• **Dokumenttext**:
Yulia*, deren Zuhause durch russische Luftangriffe zerstört wurde, berichtete Amnesty International, dass sie in einem Hilfszentrum für Binnenvertriebene für sich und ihre Tochter Artikel für die Monatshygiene bekam.
In den vom Konflikt betroffenen Regionen verschlimmert und häuft sich für die dort Lebenden die geschlechtsspezifische Gewalt aus vielen Gründen. Dazu zählen der Mangel an Sicherheit, das Fehlen oder die Aushöhlung der Rechtsstaatlichkeit und die weit verbreitete Straflosigkeit für die Täter. Eine Rolle spielt auch das fehlende Vertrauen gegenüber den Besatzungsbehörden sowie das Stigma, das damit einhergeht, wenn man Erfahrungen mit sexualisierter und geschlechtsspezifischer Gewalt offenlegt.
Maryna*, die Mitarbeiterin einer humanitären Organisation, berichtete Amnesty International: „Sexueller Missbrauch ist ein gigantisches Problem für Frauen. Ich habe an einer Schulung teilgenommen, und man hat uns gesagt, dass es Fälle gibt, in denen [auch] Kinder nach der Evakuierung Anzeichen für sexuellen Missbrauch aufwiesen.“
Bei ihrer Arbeit in einer Sammelstelle für Binnenvertriebene wurde Maryna Zeugin von eskalierender häuslicher Gewalt. „60 Personen waren in einer Turnhalle untergebracht. Ich war schon vorher beruflich mit dem Thema beschäftigt, doch selbst ohne meine Erfahrung erkennt man [die Anzeichen für Gewaltanwendung] mit bloßem Auge. Ich habe dort viel davon gesehen.“
60 Personen waren in einer Turnhalle untergebracht. Ich war schon vorher beruflich mit dem Thema beschäftigt, doch selbst ohne meine Erfahrung erkennt man [die Anzeichen für Gewaltanwendung] mit bloßem Auge. Ich habe dort viel davon gesehen.

• **Bereitgestellte Datensätze**:
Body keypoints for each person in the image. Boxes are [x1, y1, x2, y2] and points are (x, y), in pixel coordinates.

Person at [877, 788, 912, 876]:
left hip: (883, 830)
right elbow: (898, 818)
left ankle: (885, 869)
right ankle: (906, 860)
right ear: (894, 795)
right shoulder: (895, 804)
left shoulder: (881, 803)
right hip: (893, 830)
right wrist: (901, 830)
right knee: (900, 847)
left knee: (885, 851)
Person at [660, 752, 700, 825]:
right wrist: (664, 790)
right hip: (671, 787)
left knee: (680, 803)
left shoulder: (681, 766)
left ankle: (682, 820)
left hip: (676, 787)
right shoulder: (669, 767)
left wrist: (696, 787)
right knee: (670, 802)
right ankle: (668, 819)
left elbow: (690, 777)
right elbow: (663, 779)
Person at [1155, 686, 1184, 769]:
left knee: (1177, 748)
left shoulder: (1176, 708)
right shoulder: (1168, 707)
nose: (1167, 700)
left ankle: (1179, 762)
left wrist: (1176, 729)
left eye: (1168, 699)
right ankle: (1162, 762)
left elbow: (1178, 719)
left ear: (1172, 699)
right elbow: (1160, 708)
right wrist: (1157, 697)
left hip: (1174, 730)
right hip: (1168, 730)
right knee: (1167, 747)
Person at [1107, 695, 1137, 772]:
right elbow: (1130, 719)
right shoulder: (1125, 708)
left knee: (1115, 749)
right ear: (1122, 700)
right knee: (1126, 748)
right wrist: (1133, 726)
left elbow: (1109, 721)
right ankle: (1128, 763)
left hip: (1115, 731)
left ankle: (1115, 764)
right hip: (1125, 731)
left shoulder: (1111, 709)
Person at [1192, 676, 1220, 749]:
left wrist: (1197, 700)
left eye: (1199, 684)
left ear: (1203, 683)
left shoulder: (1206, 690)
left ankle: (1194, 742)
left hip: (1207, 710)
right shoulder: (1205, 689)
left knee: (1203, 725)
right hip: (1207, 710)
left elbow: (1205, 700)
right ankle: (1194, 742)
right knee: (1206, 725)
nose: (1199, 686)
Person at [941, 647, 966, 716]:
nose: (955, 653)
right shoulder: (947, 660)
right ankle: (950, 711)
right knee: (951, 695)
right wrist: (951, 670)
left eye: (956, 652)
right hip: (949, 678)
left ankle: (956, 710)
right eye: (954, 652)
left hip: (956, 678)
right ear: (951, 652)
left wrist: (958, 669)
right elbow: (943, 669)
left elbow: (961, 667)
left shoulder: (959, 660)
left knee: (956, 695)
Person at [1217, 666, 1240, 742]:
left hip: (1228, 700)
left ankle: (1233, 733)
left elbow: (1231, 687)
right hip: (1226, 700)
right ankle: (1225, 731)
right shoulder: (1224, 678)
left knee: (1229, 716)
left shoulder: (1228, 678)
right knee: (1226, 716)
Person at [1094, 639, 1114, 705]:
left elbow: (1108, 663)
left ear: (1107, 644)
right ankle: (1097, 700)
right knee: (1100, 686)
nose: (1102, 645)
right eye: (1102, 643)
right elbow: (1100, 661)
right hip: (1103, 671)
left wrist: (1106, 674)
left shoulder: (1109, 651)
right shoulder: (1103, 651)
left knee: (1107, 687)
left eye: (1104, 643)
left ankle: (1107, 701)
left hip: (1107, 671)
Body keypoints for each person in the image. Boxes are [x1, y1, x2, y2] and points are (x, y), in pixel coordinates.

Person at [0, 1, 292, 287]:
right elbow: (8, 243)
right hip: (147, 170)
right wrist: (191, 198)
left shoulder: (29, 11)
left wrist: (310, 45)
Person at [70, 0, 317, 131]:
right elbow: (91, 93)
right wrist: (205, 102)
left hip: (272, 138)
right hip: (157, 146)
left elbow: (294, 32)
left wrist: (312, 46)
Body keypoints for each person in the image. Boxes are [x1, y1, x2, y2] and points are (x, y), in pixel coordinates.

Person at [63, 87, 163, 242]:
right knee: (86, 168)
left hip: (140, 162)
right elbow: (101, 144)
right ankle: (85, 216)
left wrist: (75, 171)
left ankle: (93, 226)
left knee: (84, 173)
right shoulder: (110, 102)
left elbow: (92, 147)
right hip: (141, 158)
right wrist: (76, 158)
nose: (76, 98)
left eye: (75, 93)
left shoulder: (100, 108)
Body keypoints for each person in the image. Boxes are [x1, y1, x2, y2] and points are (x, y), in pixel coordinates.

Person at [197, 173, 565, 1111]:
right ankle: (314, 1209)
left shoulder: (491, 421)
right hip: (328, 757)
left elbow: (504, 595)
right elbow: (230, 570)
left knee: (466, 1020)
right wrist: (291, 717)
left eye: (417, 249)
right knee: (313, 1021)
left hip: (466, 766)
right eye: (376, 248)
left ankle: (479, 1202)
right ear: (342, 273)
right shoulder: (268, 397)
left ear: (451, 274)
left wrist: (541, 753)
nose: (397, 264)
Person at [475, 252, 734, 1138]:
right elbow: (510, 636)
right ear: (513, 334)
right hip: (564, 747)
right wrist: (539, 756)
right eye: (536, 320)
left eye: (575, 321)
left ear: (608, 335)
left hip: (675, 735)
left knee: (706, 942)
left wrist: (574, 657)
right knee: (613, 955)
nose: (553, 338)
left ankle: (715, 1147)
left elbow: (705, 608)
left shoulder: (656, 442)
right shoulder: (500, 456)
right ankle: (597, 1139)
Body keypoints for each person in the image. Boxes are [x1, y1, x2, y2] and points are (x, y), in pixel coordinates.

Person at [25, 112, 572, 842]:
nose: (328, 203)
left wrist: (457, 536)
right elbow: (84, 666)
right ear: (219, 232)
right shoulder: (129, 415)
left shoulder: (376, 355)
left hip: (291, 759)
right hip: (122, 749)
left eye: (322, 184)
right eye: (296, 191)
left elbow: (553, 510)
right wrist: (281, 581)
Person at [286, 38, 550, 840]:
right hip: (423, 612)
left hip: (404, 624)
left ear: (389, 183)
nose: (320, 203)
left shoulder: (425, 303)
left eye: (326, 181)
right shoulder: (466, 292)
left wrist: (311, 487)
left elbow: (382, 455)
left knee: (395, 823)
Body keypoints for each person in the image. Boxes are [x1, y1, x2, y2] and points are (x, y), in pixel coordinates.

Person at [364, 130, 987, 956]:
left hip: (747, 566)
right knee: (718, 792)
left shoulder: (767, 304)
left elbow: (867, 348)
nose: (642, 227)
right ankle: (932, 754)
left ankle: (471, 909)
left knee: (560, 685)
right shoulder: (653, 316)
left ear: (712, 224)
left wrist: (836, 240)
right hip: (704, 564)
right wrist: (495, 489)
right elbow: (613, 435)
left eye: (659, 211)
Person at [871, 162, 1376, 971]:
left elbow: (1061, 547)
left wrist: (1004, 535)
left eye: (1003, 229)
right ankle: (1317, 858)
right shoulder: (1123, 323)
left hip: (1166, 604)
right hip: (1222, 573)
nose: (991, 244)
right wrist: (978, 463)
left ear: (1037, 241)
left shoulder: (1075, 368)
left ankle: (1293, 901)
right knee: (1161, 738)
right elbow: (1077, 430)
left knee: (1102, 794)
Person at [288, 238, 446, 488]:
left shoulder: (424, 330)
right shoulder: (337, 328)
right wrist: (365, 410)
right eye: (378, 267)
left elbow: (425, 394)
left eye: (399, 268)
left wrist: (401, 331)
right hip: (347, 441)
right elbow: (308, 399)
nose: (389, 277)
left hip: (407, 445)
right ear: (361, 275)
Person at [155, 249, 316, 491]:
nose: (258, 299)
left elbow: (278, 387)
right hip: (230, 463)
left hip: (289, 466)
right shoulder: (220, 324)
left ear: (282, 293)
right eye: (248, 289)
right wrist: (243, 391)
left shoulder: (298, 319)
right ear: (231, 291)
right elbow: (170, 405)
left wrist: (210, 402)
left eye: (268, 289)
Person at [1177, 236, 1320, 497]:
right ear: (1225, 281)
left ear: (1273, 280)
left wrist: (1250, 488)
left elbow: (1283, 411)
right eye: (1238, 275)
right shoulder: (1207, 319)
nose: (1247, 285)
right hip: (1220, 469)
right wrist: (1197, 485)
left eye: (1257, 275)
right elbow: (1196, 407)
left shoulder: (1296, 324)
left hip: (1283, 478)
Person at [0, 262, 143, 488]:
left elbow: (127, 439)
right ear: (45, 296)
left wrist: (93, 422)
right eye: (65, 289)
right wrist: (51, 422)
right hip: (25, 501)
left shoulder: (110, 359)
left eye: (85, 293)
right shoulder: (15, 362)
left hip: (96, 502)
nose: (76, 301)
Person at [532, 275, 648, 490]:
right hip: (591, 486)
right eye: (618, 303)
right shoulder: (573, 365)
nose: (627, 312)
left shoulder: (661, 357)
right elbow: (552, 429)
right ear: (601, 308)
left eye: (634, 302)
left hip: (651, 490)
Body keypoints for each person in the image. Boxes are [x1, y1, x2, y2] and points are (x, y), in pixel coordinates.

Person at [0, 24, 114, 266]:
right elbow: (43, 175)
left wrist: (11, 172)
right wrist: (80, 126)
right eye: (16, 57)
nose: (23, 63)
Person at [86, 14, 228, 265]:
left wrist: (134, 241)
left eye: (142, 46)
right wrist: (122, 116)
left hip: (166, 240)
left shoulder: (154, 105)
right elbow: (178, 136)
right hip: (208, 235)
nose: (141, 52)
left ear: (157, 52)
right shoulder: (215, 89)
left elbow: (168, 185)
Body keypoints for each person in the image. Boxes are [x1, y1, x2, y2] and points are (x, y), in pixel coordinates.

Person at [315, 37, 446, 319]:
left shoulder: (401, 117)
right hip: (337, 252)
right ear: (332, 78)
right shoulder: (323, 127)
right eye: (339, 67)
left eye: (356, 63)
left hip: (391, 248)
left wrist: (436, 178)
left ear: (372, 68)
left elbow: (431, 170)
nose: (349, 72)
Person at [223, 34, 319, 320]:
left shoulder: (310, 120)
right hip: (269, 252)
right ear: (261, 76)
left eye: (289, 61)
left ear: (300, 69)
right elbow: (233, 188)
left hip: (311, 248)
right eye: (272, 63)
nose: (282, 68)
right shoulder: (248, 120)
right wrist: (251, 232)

• **Aufgaben**:
• A. Nennen Sie anhand des Textes über geschlechtsspezifische Gewalt in Konfliktregionen die Gründe, aus denen sich diese Gewalt dort verschlimmert und häuft.
• B. Wie viele Personen waren laut dem Text über geschlechtsspezifische Gewalt in Konfliktregionen in der Turnhalle der Sammelstelle für Binnenvertriebene untergebracht?

• **Antworten nach Aufgaben**:
• A. Als Gründe nennt der Text den Mangel an Sicherheit, das Fehlen oder die Aushöhlung der Rechtsstaatlichkeit und die weit verbreitete Straflosigkeit für die Täter. Eine Rolle spielen zudem das fehlende Vertrauen gegenüber den Besatzungsbehörden und das Stigma, das mit dem Offenlegen von Erfahrungen mit sexualisierter und geschlechtsspezifischer Gewalt einhergeht.

• B. In der Turnhalle waren 60 Personen untergebracht.